‘Mines of Information’ was originated and delivered by artist Katy Goodhue and film maker David Quin in 2008. The project received Percent For Art funding from South Tipperary County Council. The primary aim of Mines of Information was to provide a framework for the entire Ballingarry Parish community to rediscover or learn about the local social and mining past.
The core participants in the 'Mines of Information' project were the 216 primary school children from the four national schools of Ballingarry Parish - St. Joseph’s N.S. Ballingarry, Mohobar N.S., Lios-na-mBroc N.S. and Slieveardagh N.S.The Commons. The children learned to use current video technology and experienced high-quality visual art classroom based sessions.
Katy Goodhue works with schools and groups originating and delivering unique visual art projects. She moved to the area in the mid 1990’s not knowing it had been a coal mining region. Through the Mines of Information project along with the children in the schools she began to learn about the mining heritage and this interest continues. She developed a blog for Heritage Week 2021 including videos she made about the mine sites with ex-miner Michael ‘King’ Cleere. The blog project received the National Heritage Week 2021 Tipperary County Award.
The project’s video component was co-ordinated by David Quin. He visited each school and trained the pupils from the senior and middle rooms on the operation of small mini-dv video cameras. As part of these workshops, the pupils interviewed each other on video so they experienced what it was like to set up and make an interview and especially what it is like to be interviewed. The pupils were all very enthusiastic and treated the cameras and the interviewees in a very mature way.
Next it was up to each pupil to persuade an adult to be interviewed., Grandparents, aunts, uncles, parents and neighbours generously gave their time and answered lots of questions in front of the camera. When the project was planned it was not appreciated how much interesting historic information would be recorded, which in turn was used back in the classrooms. When an interview was recorded the camera tape and other equipment was returned to the school. Almost 50 people were interviewed for the project and almost ten hours of video interview material was gathered.

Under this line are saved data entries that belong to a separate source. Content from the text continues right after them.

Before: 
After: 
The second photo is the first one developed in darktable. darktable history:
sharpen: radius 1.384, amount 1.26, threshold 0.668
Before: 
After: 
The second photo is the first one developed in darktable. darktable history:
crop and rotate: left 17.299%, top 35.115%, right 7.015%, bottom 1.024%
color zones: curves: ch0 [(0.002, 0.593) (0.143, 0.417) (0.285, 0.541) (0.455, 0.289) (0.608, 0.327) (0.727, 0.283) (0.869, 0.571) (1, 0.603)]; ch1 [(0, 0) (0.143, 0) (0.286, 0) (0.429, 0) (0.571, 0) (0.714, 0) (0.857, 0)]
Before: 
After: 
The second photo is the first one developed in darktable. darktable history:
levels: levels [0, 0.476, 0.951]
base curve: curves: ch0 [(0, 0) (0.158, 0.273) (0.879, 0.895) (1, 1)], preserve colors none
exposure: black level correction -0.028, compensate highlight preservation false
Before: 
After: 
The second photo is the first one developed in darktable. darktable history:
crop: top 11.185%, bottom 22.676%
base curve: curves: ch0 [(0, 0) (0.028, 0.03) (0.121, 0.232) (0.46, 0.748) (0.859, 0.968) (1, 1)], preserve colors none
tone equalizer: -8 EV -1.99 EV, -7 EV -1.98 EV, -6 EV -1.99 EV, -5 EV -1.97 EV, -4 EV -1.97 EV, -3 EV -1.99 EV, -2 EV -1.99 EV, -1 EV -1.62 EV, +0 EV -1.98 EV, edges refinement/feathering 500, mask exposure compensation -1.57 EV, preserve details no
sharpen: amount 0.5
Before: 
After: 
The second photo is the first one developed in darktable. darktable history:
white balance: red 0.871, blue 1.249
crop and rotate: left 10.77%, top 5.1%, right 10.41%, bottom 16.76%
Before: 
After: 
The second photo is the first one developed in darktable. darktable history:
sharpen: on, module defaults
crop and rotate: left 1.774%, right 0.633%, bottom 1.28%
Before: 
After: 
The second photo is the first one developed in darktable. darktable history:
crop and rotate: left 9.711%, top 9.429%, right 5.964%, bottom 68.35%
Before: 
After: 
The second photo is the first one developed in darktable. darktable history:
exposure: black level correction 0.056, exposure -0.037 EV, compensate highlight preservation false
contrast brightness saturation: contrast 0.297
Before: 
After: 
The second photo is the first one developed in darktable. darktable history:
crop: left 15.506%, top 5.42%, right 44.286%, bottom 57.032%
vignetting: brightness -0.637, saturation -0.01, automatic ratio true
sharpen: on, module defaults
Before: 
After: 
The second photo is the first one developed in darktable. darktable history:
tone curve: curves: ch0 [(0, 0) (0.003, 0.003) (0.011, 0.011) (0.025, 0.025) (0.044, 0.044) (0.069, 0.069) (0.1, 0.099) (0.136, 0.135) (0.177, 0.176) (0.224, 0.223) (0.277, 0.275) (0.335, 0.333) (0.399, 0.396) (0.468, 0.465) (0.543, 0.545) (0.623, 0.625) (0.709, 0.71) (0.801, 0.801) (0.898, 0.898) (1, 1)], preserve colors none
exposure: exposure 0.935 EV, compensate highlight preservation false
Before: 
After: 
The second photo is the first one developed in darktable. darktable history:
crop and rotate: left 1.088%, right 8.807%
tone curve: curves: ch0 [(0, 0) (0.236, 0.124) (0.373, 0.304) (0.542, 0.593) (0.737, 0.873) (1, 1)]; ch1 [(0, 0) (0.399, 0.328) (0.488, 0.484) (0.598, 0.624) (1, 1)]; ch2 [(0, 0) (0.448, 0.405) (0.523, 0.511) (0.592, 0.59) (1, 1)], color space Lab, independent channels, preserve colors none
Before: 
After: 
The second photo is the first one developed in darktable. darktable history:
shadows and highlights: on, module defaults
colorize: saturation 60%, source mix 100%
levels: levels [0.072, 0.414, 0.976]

The tapes were then viewed by David, who edited and archived the information gathered. The DVDs of the first-hand video accounts formed the resource that started the school children on their exploration of the past through visual art.
Good quality art materials were used throughout the project. The most eagerly anticipated part of each class was the video of the children’s own relatives and neighbours talking about the past, this was living history. Every child knew someone in the videos, some lots of the interviewees. They told of everyday life, transport, school, work and farming, as well as detailed accounts relating to the Slieveardagh area’s unique coal-mining heritage. Most of the pupils had not realised that life was so different in the recent past and many knew nothing of the mines and how they affected the greater community; they were especially interested in the miner’s stories. The class groups, their teachers and Katy discussed each video after it was shown and then the class made pictures, prints and 3D work in response to the stories and memories.
The children’s’ finished artwork and some of the video was brought together in an exhibition in Ballingarry Community Hall at the start of June 2008. Minister Mary Hannafin visited Balllingarry Hall and launched the Mines of Information Exhibition. Over a thousand people visited the exhibition in Ballingarry. Visitors to the hall shared more stories and yet more fascinating local information.
The County Museum, Clonmel was hosting an exhibition on prehistoric flint mining that had travelled from Poland and the Mines of Information project was invited to be exhibited alongside it. So many children had participated on the project that it was possible to put together a second exhibition of work which was in the museum from the end of May through to July 2008. The project received great feed back from the County Museum. The project was covered by Mick Coffey on Tipp FM and RTE’s Nationwide recorded an article on the project in the Museum as part of a special Slieveardagh programme broadcast in February 2009. The exhibition was also shown at Tipperary Institute, Thurles, and The Heritage Centre, Nenagh.
A final note in the article in the Ballingarry Parish Journal in 2008 showed the scale and inclusivity of the project
Congratulations to everyone who was part of the project- the schools staff especially those amongst you who took responsibility for the camera equipment. The interviewees, we realise most of you did it because you would do anything for your young relatives and friends- you did more than that – you provided the themes and shared information about the living past that possibly would otherwise have been forgotten. Everyone who helped with all the various requirements of mounting not one but two exhibitions- you were there when we needed extra help. Thank you to all the families and friends who came to the exhibitions and supported the most hard working participants – the primary school children of this parish.